### [Recorded data]
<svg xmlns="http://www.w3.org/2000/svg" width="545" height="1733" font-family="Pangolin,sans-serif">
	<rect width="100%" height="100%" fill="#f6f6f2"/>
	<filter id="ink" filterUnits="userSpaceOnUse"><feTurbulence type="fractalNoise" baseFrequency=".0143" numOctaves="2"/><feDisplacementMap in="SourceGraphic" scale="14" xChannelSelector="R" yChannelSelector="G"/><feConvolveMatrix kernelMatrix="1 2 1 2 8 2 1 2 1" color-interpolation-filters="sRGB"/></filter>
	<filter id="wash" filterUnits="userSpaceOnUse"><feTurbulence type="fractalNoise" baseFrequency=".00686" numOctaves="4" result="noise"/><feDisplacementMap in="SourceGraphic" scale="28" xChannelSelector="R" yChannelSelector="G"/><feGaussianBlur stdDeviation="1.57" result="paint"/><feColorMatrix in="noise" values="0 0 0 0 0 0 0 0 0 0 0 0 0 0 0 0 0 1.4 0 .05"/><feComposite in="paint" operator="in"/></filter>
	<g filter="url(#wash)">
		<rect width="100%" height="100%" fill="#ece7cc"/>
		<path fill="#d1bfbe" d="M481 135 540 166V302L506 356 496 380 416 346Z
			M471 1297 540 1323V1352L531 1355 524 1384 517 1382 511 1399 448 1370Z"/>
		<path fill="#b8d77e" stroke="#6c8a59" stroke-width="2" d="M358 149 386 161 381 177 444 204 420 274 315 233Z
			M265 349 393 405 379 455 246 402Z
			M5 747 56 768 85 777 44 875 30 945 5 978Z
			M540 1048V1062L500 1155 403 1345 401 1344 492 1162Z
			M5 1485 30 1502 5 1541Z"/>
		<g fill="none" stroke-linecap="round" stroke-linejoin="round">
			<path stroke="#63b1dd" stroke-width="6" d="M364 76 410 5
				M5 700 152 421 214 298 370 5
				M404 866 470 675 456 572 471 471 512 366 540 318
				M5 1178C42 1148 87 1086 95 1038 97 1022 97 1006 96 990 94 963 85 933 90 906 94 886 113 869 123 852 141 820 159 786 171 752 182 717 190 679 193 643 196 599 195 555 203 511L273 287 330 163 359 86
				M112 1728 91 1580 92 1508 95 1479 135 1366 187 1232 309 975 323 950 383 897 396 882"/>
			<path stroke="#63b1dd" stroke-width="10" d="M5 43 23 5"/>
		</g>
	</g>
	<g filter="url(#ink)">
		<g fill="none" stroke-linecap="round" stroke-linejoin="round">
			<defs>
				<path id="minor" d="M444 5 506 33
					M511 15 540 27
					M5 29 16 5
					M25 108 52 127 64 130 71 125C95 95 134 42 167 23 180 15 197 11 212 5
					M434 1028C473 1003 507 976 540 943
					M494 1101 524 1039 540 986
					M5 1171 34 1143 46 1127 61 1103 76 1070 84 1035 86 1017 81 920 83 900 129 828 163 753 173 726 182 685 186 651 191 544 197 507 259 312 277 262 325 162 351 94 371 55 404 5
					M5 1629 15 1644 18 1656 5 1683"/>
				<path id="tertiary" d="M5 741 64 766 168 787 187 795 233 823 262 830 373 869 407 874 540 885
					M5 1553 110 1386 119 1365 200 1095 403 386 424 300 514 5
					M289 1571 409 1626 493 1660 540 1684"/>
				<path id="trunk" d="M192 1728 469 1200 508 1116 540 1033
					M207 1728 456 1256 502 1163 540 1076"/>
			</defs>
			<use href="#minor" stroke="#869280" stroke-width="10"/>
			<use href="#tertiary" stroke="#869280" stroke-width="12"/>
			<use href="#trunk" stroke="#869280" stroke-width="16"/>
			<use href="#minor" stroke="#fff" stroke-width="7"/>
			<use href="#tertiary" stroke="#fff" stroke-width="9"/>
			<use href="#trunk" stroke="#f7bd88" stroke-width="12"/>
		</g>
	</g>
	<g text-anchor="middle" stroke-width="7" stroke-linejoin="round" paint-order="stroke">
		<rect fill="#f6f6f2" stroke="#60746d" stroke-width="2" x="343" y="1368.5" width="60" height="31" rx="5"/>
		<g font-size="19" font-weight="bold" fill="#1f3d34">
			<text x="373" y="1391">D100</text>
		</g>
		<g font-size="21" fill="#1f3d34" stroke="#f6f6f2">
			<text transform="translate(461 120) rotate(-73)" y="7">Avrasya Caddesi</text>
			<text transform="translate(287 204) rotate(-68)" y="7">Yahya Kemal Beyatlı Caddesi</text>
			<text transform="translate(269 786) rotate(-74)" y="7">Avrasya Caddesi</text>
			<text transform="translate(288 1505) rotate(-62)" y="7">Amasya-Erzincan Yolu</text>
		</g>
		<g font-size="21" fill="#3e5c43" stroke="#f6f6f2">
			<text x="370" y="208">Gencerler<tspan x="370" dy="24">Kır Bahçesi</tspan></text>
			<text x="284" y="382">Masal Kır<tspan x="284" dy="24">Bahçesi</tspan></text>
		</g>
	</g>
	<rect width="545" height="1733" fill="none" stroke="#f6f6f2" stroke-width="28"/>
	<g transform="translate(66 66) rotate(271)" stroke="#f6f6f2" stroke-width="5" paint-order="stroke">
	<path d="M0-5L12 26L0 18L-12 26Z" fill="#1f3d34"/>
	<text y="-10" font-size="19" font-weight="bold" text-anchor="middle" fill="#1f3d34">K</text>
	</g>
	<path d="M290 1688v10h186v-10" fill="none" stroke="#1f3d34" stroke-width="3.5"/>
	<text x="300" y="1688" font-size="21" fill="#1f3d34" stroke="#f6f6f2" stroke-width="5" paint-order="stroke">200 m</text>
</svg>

### [What you have to do]
Reproduce the full set of entries above exactly, without dropping a line.

### [Answer to this exercise]
<svg xmlns="http://www.w3.org/2000/svg" width="545" height="1733" font-family="Pangolin,sans-serif">
	<rect width="100%" height="100%" fill="#f6f6f2"/>
	<filter id="ink" filterUnits="userSpaceOnUse"><feTurbulence type="fractalNoise" baseFrequency=".0143" numOctaves="2"/><feDisplacementMap in="SourceGraphic" scale="14" xChannelSelector="R" yChannelSelector="G"/><feConvolveMatrix kernelMatrix="1 2 1 2 8 2 1 2 1" color-interpolation-filters="sRGB"/></filter>
	<filter id="wash" filterUnits="userSpaceOnUse"><feTurbulence type="fractalNoise" baseFrequency=".00686" numOctaves="4" result="noise"/><feDisplacementMap in="SourceGraphic" scale="28" xChannelSelector="R" yChannelSelector="G"/><feGaussianBlur stdDeviation="1.57" result="paint"/><feColorMatrix in="noise" values="0 0 0 0 0 0 0 0 0 0 0 0 0 0 0 0 0 1.4 0 .05"/><feComposite in="paint" operator="in"/></filter>
	<g filter="url(#wash)">
		<rect width="100%" height="100%" fill="#ece7cc"/>
		<path fill="#d1bfbe" d="M481 135 540 166V302L506 356 496 380 416 346Z
			M471 1297 540 1323V1352L531 1355 524 1384 517 1382 511 1399 448 1370Z"/>
		<path fill="#b8d77e" stroke="#6c8a59" stroke-width="2" d="M358 149 386 161 381 177 444 204 420 274 315 233Z
			M265 349 393 405 379 455 246 402Z
			M5 747 56 768 85 777 44 875 30 945 5 978Z
			M540 1048V1062L500 1155 403 1345 401 1344 492 1162Z
			M5 1485 30 1502 5 1541Z"/>
		<g fill="none" stroke-linecap="round" stroke-linejoin="round">
			<path stroke="#63b1dd" stroke-width="6" d="M364 76 410 5
				M5 700 152 421 214 298 370 5
				M404 866 470 675 456 572 471 471 512 366 540 318
				M5 1178C42 1148 87 1086 95 1038 97 1022 97 1006 96 990 94 963 85 933 90 906 94 886 113 869 123 852 141 820 159 786 171 752 182 717 190 679 193 643 196 599 195 555 203 511L273 287 330 163 359 86
				M112 1728 91 1580 92 1508 95 1479 135 1366 187 1232 309 975 323 950 383 897 396 882"/>
			<path stroke="#63b1dd" stroke-width="10" d="M5 43 23 5"/>
		</g>
	</g>
	<g filter="url(#ink)">
		<g fill="none" stroke-linecap="round" stroke-linejoin="round">
			<defs>
				<path id="minor" d="M444 5 506 33
					M511 15 540 27
					M5 29 16 5
					M25 108 52 127 64 130 71 125C95 95 134 42 167 23 180 15 197 11 212 5
					M434 1028C473 1003 507 976 540 943
					M494 1101 524 1039 540 986
					M5 1171 34 1143 46 1127 61 1103 76 1070 84 1035 86 1017 81 920 83 900 129 828 163 753 173 726 182 685 186 651 191 544 197 507 259 312 277 262 325 162 351 94 371 55 404 5
					M5 1629 15 1644 18 1656 5 1683"/>
				<path id="tertiary" d="M5 741 64 766 168 787 187 795 233 823 262 830 373 869 407 874 540 885
					M5 1553 110 1386 119 1365 200 1095 403 386 424 300 514 5
					M289 1571 409 1626 493 1660 540 1684"/>
				<path id="trunk" d="M192 1728 469 1200 508 1116 540 1033
					M207 1728 456 1256 502 1163 540 1076"/>
			</defs>
			<use href="#minor" stroke="#869280" stroke-width="10"/>
			<use href="#tertiary" stroke="#869280" stroke-width="12"/>
			<use href="#trunk" stroke="#869280" stroke-width="16"/>
			<use href="#minor" stroke="#fff" stroke-width="7"/>
			<use href="#tertiary" stroke="#fff" stroke-width="9"/>
			<use href="#trunk" stroke="#f7bd88" stroke-width="12"/>
		</g>
	</g>
	<g text-anchor="middle" stroke-width="7" stroke-linejoin="round" paint-order="stroke">
		<rect fill="#f6f6f2" stroke="#60746d" stroke-width="2" x="343" y="1368.5" width="60" height="31" rx="5"/>
		<g font-size="19" font-weight="bold" fill="#1f3d34">
			<text x="373" y="1391">D100</text>
		</g>
		<g font-size="21" fill="#1f3d34" stroke="#f6f6f2">
			<text transform="translate(461 120) rotate(-73)" y="7">Avrasya Caddesi</text>
			<text transform="translate(287 204) rotate(-68)" y="7">Yahya Kemal Beyatlı Caddesi</text>
			<text transform="translate(269 786) rotate(-74)" y="7">Avrasya Caddesi</text>
			<text transform="translate(288 1505) rotate(-62)" y="7">Amasya-Erzincan Yolu</text>
		</g>
		<g font-size="21" fill="#3e5c43" stroke="#f6f6f2">
			<text x="370" y="208">Gencerler<tspan x="370" dy="24">Kır Bahçesi</tspan></text>
			<text x="284" y="382">Masal Kır<tspan x="284" dy="24">Bahçesi</tspan></text>
		</g>
	</g>
	<rect width="545" height="1733" fill="none" stroke="#f6f6f2" stroke-width="28"/>
	<g transform="translate(66 66) rotate(271)" stroke="#f6f6f2" stroke-width="5" paint-order="stroke">
	<path d="M0-5L12 26L0 18L-12 26Z" fill="#1f3d34"/>
	<text y="-10" font-size="19" font-weight="bold" text-anchor="middle" fill="#1f3d34">K</text>
	</g>
	<path d="M290 1688v10h186v-10" fill="none" stroke="#1f3d34" stroke-width="3.5"/>
	<text x="300" y="1688" font-size="21" fill="#1f3d34" stroke="#f6f6f2" stroke-width="5" paint-order="stroke">200 m</text>
</svg>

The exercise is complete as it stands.